My self hosted tools include:
- Karakeep - A bookmarking and archival tool that replaced pinboard.in.
- Matrix - An open source chat server that allows me to bridge several third-party services to it. This has allowed me to uninstall Google Chat (or whatever it’s called these days) and Telegram from my phone.
- HomeBridge - Which I mentioned earlier allows me to write plugins to control things with Apple Home that otherwise would not integrate with it.

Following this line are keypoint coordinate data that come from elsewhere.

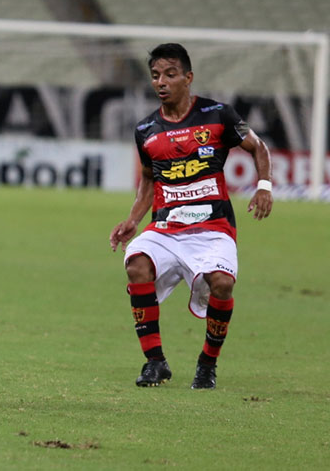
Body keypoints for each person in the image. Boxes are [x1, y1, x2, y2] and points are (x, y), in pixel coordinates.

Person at [109, 43, 272, 390]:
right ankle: (155, 362)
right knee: (136, 263)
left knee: (223, 284)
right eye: (155, 76)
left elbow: (258, 146)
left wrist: (264, 186)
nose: (161, 82)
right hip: (166, 228)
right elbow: (150, 181)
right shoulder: (146, 131)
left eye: (170, 74)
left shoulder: (218, 115)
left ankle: (206, 365)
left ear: (188, 77)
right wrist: (132, 220)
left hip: (213, 228)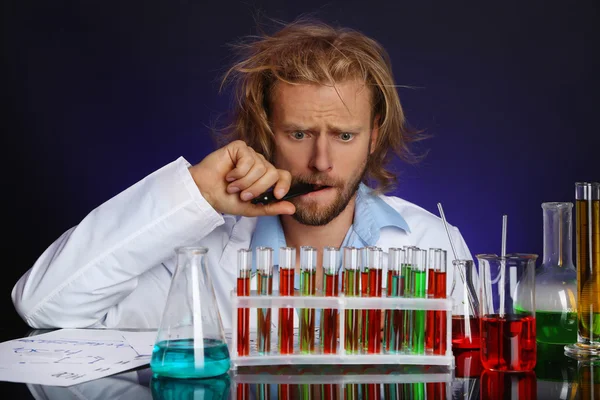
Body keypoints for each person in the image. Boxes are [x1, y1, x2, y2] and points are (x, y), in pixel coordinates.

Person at [12, 20, 472, 331]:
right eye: (298, 132)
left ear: (374, 137)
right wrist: (194, 192)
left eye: (345, 136)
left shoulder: (437, 247)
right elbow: (43, 305)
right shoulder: (201, 256)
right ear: (264, 133)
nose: (322, 161)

- Forgejo - A git forge that I’m testing out. GitHub has become really buggy and slow and my plan is to do most of my work on this and sync to GitHub for things that need it for discoverability or collaboration.
- WG Easy - To easily set up a WireGuard connection to my home network. I never used Tailscale, but this is my solution for a similar problem.
Where I’m still stuck with big (or at least medium) tech:
- Google Docs/Sheets - I often have to collaborate with others in these tools and I haven’t found a good replacement. I don’t keep anything essential or extremely private there, but would love to find a good alternative.
- GitHub - As I mentioned, I still frequently use it for my work (at least some of which has surely been sucked up by LLMs).
- YNAB - I have years of financial data in here and I would be pretty lost without it. They have access to incredibly private things, like my finances and bank passwords. It’s an incredibly good product, and I’d have a hard time letting it go.
- Wave Accounting - I use this for my business accounting and invoicing.
- Slack - I’m in several Slack instances for work and social reasons. If I grow my company this year to be more than just me, I’ll likely look at alternatives for us but I can’t avoid this in my consulting work.
- Discord - As above, I’m in a few tech-specific instances where I mostly lurk. I wouldn’t be too upset if this went away.
I give myself a D here. Even though I’ve made an effort to self-host there are a few cloud products that I’m inextricably tied to.
Opportunities to improve:
- Find an alternative to Google Docs/Sheets. I do have LibreOffice, but it’s really clunky to work in and I rarely use it.
- Continue to experiment with Forgejo and move any code that doesn’t have to be on GitHub there.
- Look into options for self-hosting accounting software for myself (Actual Budget looks interesting) and my company.